Después de aquello, los hombres de todos los tiempos hemos tenido que arreglárnosla, usando uno y otros, u otros, separadamente, de acuerdo a nuestras posibles y mejores capacidades. Y desde entonces, cuanto mayor sea la nostalgia de aquel Paraíso, mayor también es la tendencia de los hombres a usar todas las expresiones posibles de lenguaje. Hermenegildo Sábat, para los amigos Menchi Sábat, es uno de esos privilegiados nostálgicos, cuya sensibilidad y talento artísticos lo impulsan permanentemente a expresarse a través de la plástica, la música y la palabra. Sin perjuicio, claro está, de que en él, como en la mayoría de los artistas, predomine uno de esos lenguajes, en cada caso, el menos olvidado, la parcela menos olvidada del lenguaje anterior, a partir de la cual –y de una manera seguramente inconsciente– el artista trata de recobrar aquella antigua omnicomprensiva capacidad de expresión.
Es por ello que la plástica de Sábat es musical y conceptual a la vez: de allí, sus libros de música, texto y color, y esos dibujos que sin una sola palabra dicen mucho más que lo que podría expresar el más denso editorial o la más sesuda nota de análisis político. Lo que ocurre es que la nostalgia del lenguaje anterior es solo patrimonio de los artistas, de los creadores, pudiendo llegar a constituir a veces –en los mejores logros de su expresión– una suerte de revelación. Y esta suerte de revelación, aunque escasa, muy propia en tiempos de grandes crisis, es lo único que permite, si se la comprende y acepta, superar la misma crisis para poder retornar, si no a aquel remoto Paraíso perdido, por lo menos a la vigencia de una vida social e individual más caracterizada por el realismo y la razón que por el autismo y el conflicto permanente, que llevan a la disolución.

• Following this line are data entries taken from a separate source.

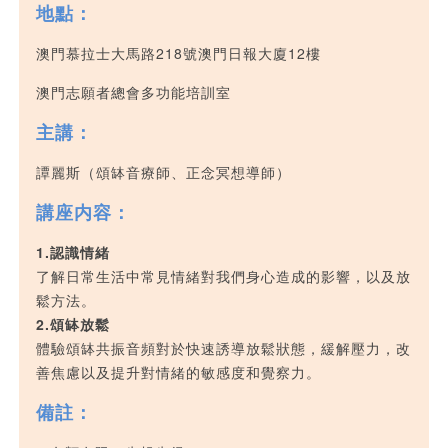
地點：
澳門慕拉士大馬路218號澳門日報大廈12樓
澳門志願者總會多功能培訓室
主講：
譚麗斯（頌缽音療師、正念冥想導師）
講座内容：
1.認識情緒
了解日常生活中常見情緒對我們身心造成的影響，以及放
鬆方法。
2.頌缽放鬆
體驗頌缽共振音頻對於快速誘導放鬆狀態，緩解壓力，改
善焦慮以及提升對情緒的敏感度和覺察力。
備註：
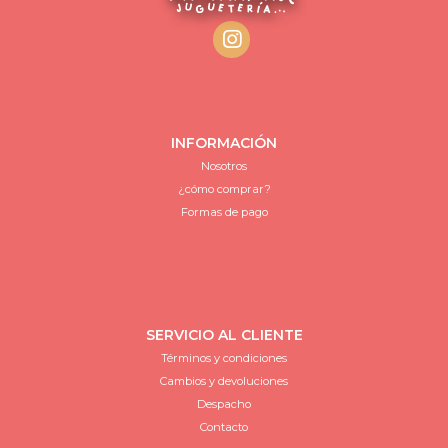
INFORMACIÓN
Nosotros
¿cómo comprar?
Formas de pago
SERVICIO AL CLIENTE
Términos y condiciones
Cambios y devoluciones
Despacho
Contacto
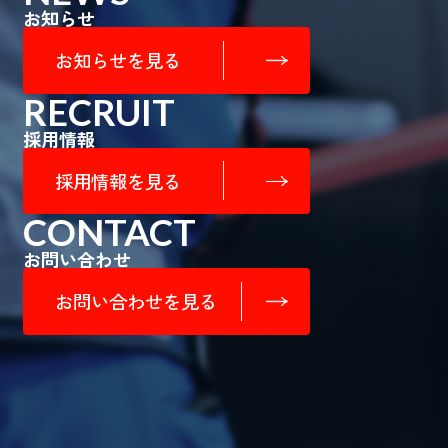
お知らせ
お知らせを見る
RECRUIT
採用情報
採用情報を見る
CONTACT
お問い合わせ
お問い合わせを見る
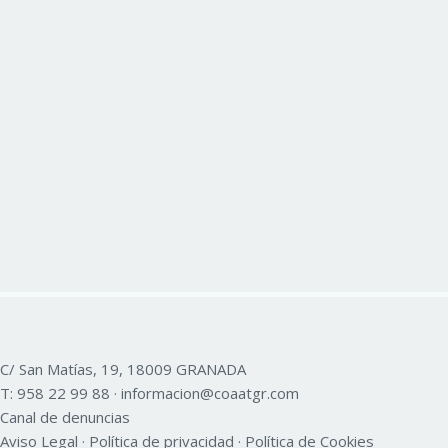
C/ San Matías, 19, 18009 GRANADA
T:
958 22 99 88
·
informacion@coaatgr.com
Canal de denuncias
Aviso Legal
·
Política de privacidad
·
Política de Cookies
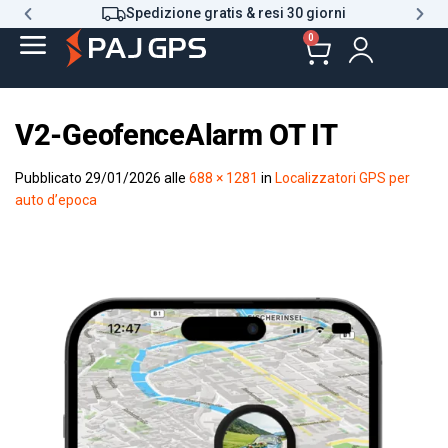
Spedizione gratis & resi 30 giorni
0
V2-GeofenceAlarm OT IT
Pubblicato
29/01/2026
alle
688 × 1281
in
Localizzatori GPS per
auto d’epoca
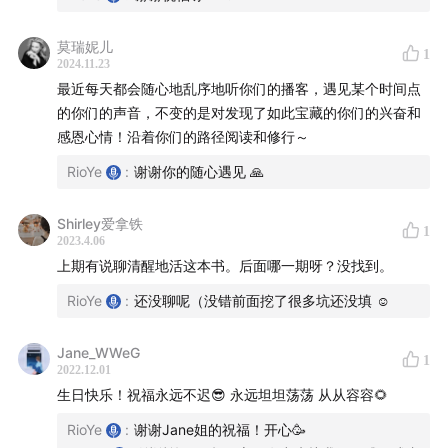
E48 参究自我 I 《当下的力量》：思维是一种上瘾症
E50 动态修行 I 体验让所有的事情流过你的心
莫瑞妮儿
1
2024.11.23
E51 动态修行 I 原来烦恼并不是长大了才有的
最近每天都会随心地乱序地听你们的播客，遇见某个时间点
E52 参究自我 I 《臣服实验》：接受生命之流
的你们的声音，不变的是对发现了如此宝藏的你们的兴奋和
感恩心情！沿着你们的路径阅读和修行～
✍️「
创业手记
」
RioYe
:
谢谢你的随心遇见 🙏
E02 I 我们与品牌的关系
E03 I 终于有人来香氛店看书了
Shirley爱拿铁
1
E04 I 要信任用户，即使从吃亏开始
2023.4.06
上期有说聊清醒地活这本书。后面哪一期呀？没找到。
E15 I 创业是一种生活方式
E20 I 我们与 Web3 和所有权经济的距离
RioYe
:
还没聊呢（没错前面挖了很多坑还没填 ☺️
E27 被采访 I 我们享受和珍惜打磨品牌DNA的过程
Jane_WWeG
E33 I 空间的状态是你的内心
1
2022.12.01
E34 我们就像花坛里的花，而店才是最委屈的
生日快乐！祝福永远不迟😎 永远坦坦荡荡 从从容容🌻
E40 不要因为自我保护而隐藏你的真诚和开放
RioYe
:
谢谢Jane姐的祝福！开心🥳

Así son, pues, los dibujos de Menchi Sábat: una suerte de revelación personal, política y social. Pero claro está, hay que tener la capacidad y el coraje de percibirla y aceptarla, cosa no tan sencilla para nosotros, los argentinos, a quienes, por razones que no es este el momento de abordar, nos cuesta mucho aceptar la imagen que la “cámara fotográfica” o el “espejo” reflejan de nuestra realidad, personal o nacional. Tanto es así, que tal vez pudiéramos ser merecedores de esta advertencia: “Argentinos, cuando suene el timbre de sus casas, pongan mucho cuidado al abrir la puerta: puede ser la verdad”. Porque no obstante nuestra clara actitud narcisista, expresada en una casi obsesiva y permanente preocupación por la imagen que de nosotros se tiene, en lo personal y en lo nacional, y por “el qué dirán”, cuando esa imagen resulta negativa, nuestra primera tendencia es al rechazo, es decir al portazo, ya que nos duele o nos cuesta mucho reconocer la verdad.
Así las cosas, cada encuentro con los trabajos de Menchi Sábat, sobre todo con aquellos referidos a los personajes de la realidad política y social, puede llegar a resultar un sapo duro de tragar, pero Sábat, que viene desde lejos –vaya uno a saber de qué espacios y de qué tiempo– en esa búsqueda apasionada del lenguaje anterior, no tiene más remedio que mostrarnos las cosas derechamente, como son, desde su revelación.
Tal vez entonces fuera conveniente, de una vez por todas, comenzar a aceptar, nos guste o no, que la “cámara fotográfica” y el “espejo” suelen tener razón. Hermenegildo Sábat, también.